I have a confession to make: I love annuals! Ever since I started working in a nursery, at age 14, annuals have had a special hold on me. There’s nothing like driving by a mass planting of petunias or vinca (Catharanthus roseus) – the sea of color just grabs your eye and captivates your attention.
In the right garden setting, impatiens can make quite an impact.
Photo Credit: Felder Rushing
Winter annuals, like these pansy baskets, add a punch of color to an otherwise dull landscape.
Photo Credit: Daniel Overcash
Of course, annuals only last one season and you have to replant them every year (compared with perennials, which you plant once and only maintain from year to year). But I’ve always reasoned that you get the most color from annuals.
Depending on your climate, annuals may bloom from mid-April to late October – that’s six months of continuous color! On the flip side, you can choose almost any perennial, and you’ll be lucky if its bloom period will last for even one month. Just think of those amazing tulips that you see at the first sign of spring – they don’t last long. Or how about those beautiful flowering cherry trees? You may get a cherry blossom season as short as a couple of weeks. There’s no argument that perennials and ornamental trees have aesthetic value – it’s just that the extended bloom time of plant-them-every-year annuals deserve recognition for the colorful reward they offer you, your efforts and your garden!

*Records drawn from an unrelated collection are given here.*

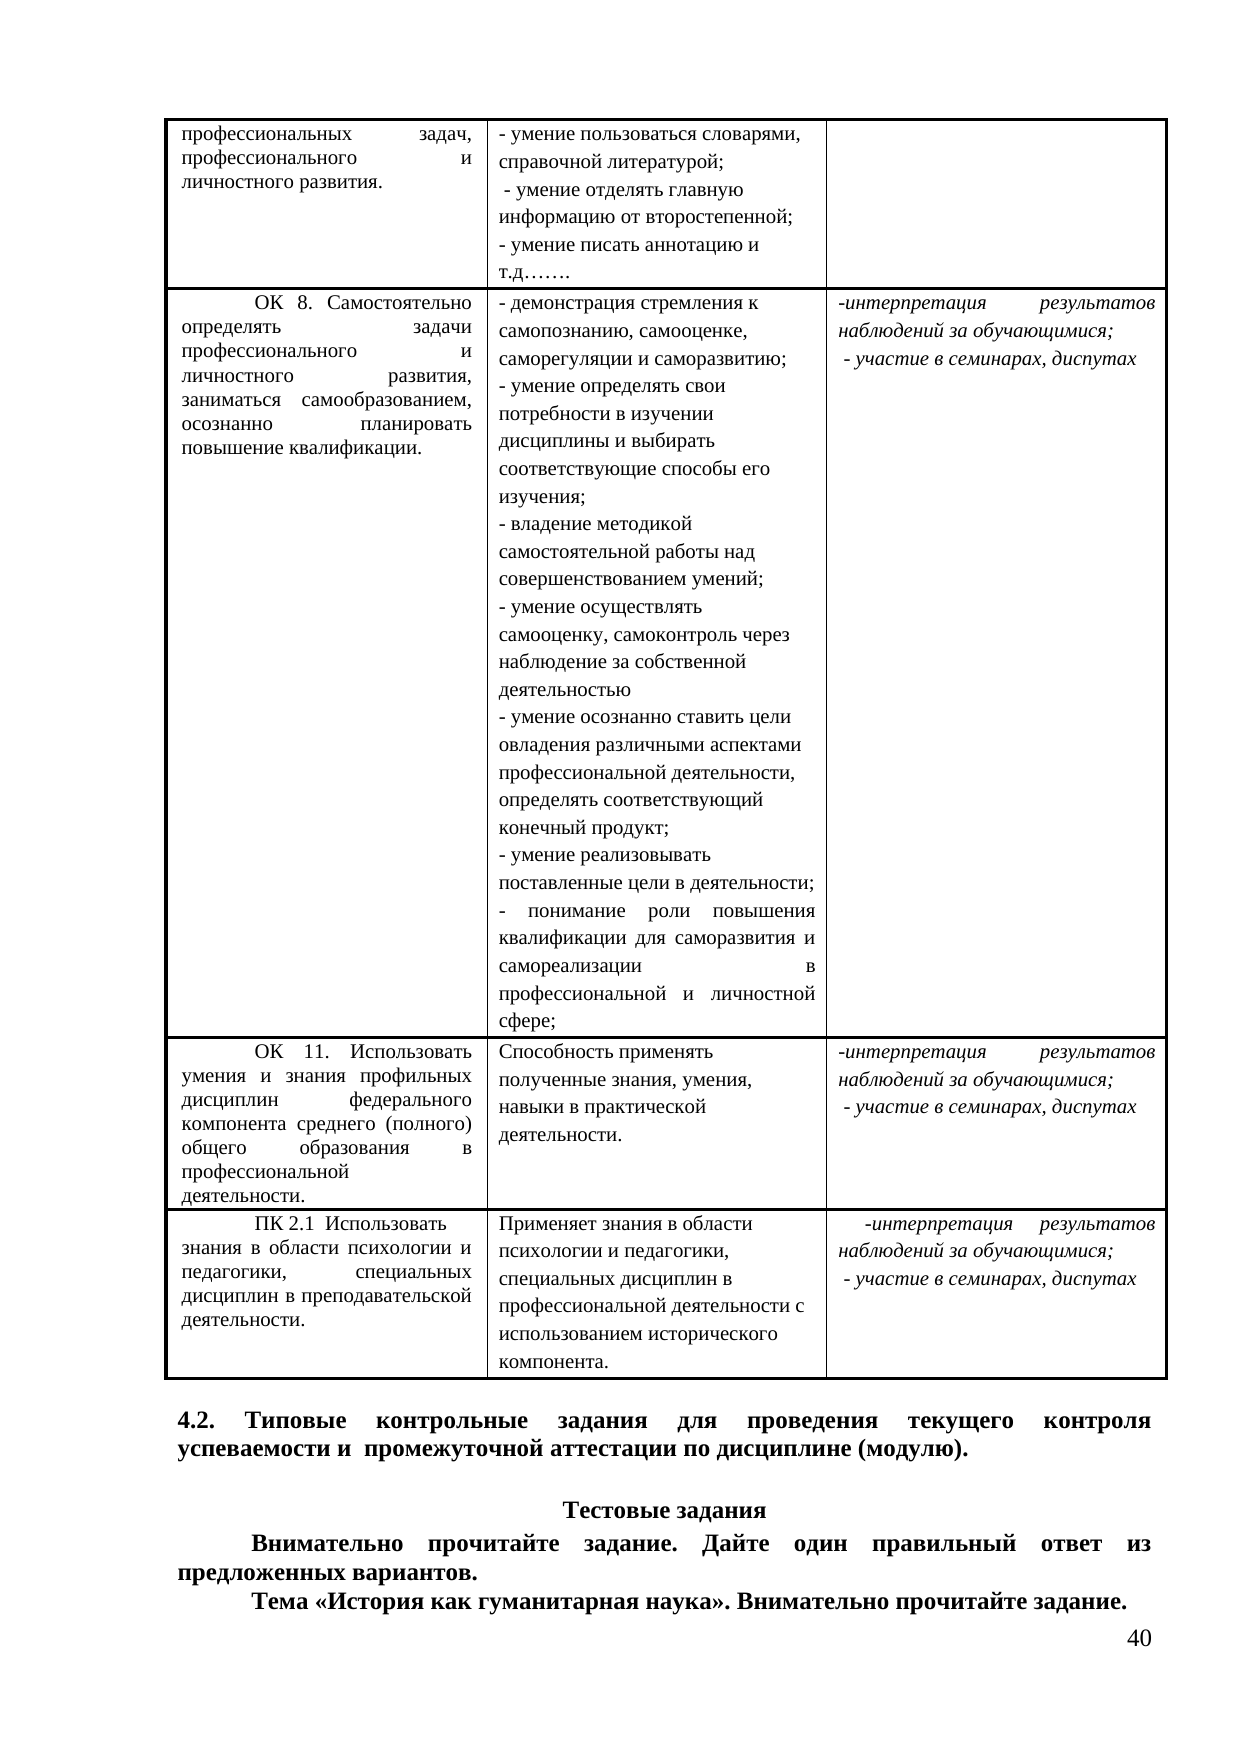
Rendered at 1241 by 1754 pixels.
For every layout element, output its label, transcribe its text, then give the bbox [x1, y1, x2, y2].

text Тестовые задания [177, 1495, 1152, 1524]
text Внимательно прочитайте задание. Дайте один правильный ответ из предложенных вариантов. [177, 1528, 1152, 1586]
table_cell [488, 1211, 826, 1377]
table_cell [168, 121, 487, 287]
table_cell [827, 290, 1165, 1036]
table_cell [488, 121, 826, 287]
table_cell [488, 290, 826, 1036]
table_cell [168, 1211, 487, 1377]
text Тема «История как гуманитарная наука». Внимательно прочитайте задание. [177, 1586, 1152, 1614]
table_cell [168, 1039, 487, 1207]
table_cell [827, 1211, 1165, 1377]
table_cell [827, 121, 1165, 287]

Another feature of annuals is that many climates can enjoy year-round color. Pansies and ornamental cabbage and kale can survive frosty temperatures – even a light snow. (And there’s little that can brighten up a gloomy winter day better than the face of a happy pansy.)
For the best display of year-round color, even the proudest gardener must exert a degree of discipline to rip out healthy plants so that the next crop can get established. I use the following schedule and have had good results:
In spring, I like to wait two to three weeks after the last frost date to remove my winter annuals (pansies, ornamental cabbage and kale) and make way for my next season of colorful show-stoppers. This is the hard part, because the pansies would probably look great! But alas, the spring annuals need time to get established, and that won’t happen if you wait for the pansies to fizzle out when the heat of summer rolls in.
Similarly, in fall, about one month before the first frost, remove your summer annuals to make room for the winter ones. It’ll be hard to pull all those healthy plants up, but go ahead and bite the bullet – winter annuals need to get established before it gets too cold.
Don’t forget to take notes and pictures of your garden throughout the year. It’s much easier to rely on a reference than your memory from season to season. Your notes might include what you liked, what didn’t perform well (including any guesses as to what the problem might have been), height or spread of different plants, and maybe a list of seeds collected. Just remember to take your notes before the seasonal transition.
Perennials, vines, shrubs and trees all have their place in the landscape, but it’s the annuals that offer the most color for the longest season, making them a worthwhile “annual” investment for you and your garden!